Navalny’s imprisonment is very obviously prompted by the fact that Vladimir Putin is a dictator. Even before taking office, Putin was a strong figure in the government as a KGB foreign intelligence officer and later on as prime minister. There has also been clear evidence that Russia had a major impact in the 2016 U.S. presidential election and there was a very recent Russian hack on U.S. government information systems. He has taken little to no recognizable responsibility for putting bounties on American soldiers; a fact that, to this day, has been largely forgotten about. Many of Russia’s youth who advocate for more liberal change are also being ignored despite being the future of the country, their lives being controlled by older people who clearly don’t understand their needs. 

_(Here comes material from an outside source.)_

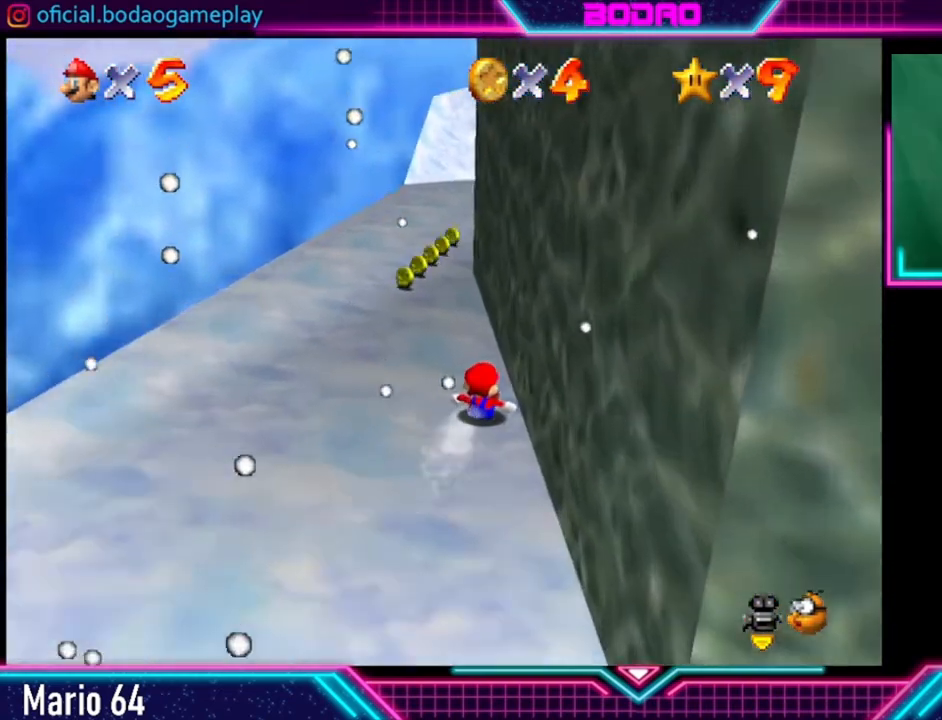
{"buttons": [], "left_stick": "center", "right_stick": "center", "events": [[40, "left_stick", "left"], [280, "left_stick", "center"]]}
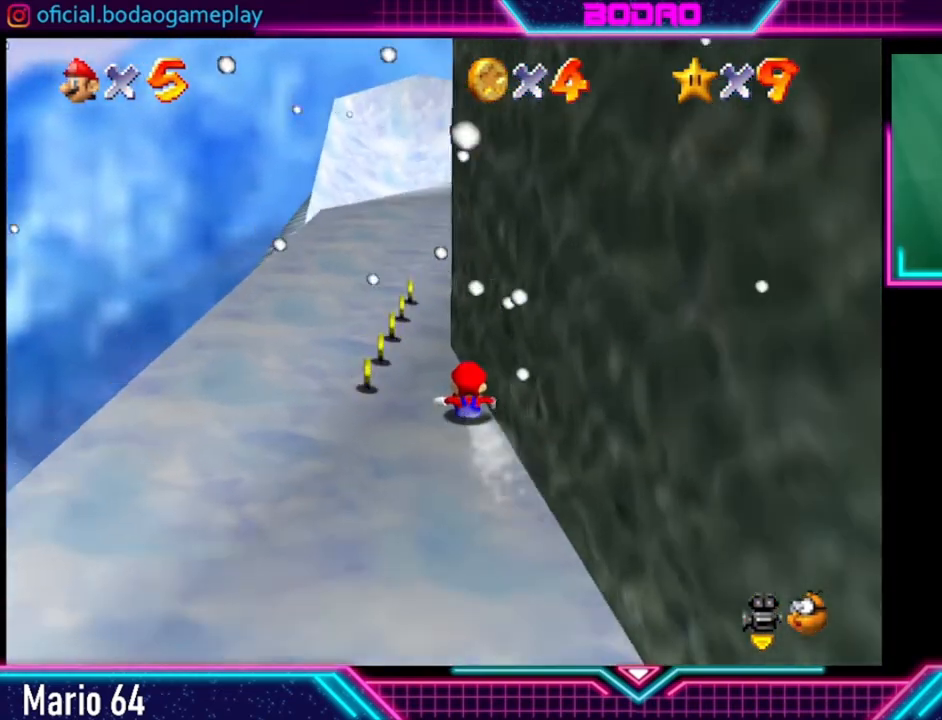
{"buttons": [], "left_stick": "center", "right_stick": "center", "events": []}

“Many of Russia’s youth who advocate for more liberal change are also being ignored despite being the future of the country, their lives being controlled by older people who clearly don’t understand their needs.”

Russia has a corrupt government; it’s as simple as that. Currently the only way to reform the country is for the protests to get worse, to become more radical; radicals make change happen. Otherwise, Putin will just stay in power. Elections will be held in March 2024 but it is clear to see that there is a likelier chance of Putin winning another term than anybody else getting a chance at the Russian leadership position. With Navalny in prison there’s also no way for him to spearhead his way towards that goal and his younger followers have very little opportunity when the elections can be manipulated. However, Putin can’t ignore Navalny’s revolution forever. He can’t keep acting as if the situation will just disappear on its own. He may have control over Russia right now because of his older followers, but younger Russians just won’t stand for his ignorance any longer. It’s only a matter of time before Putin is forced out of office and Navalny’s sentence might just be the tipping point.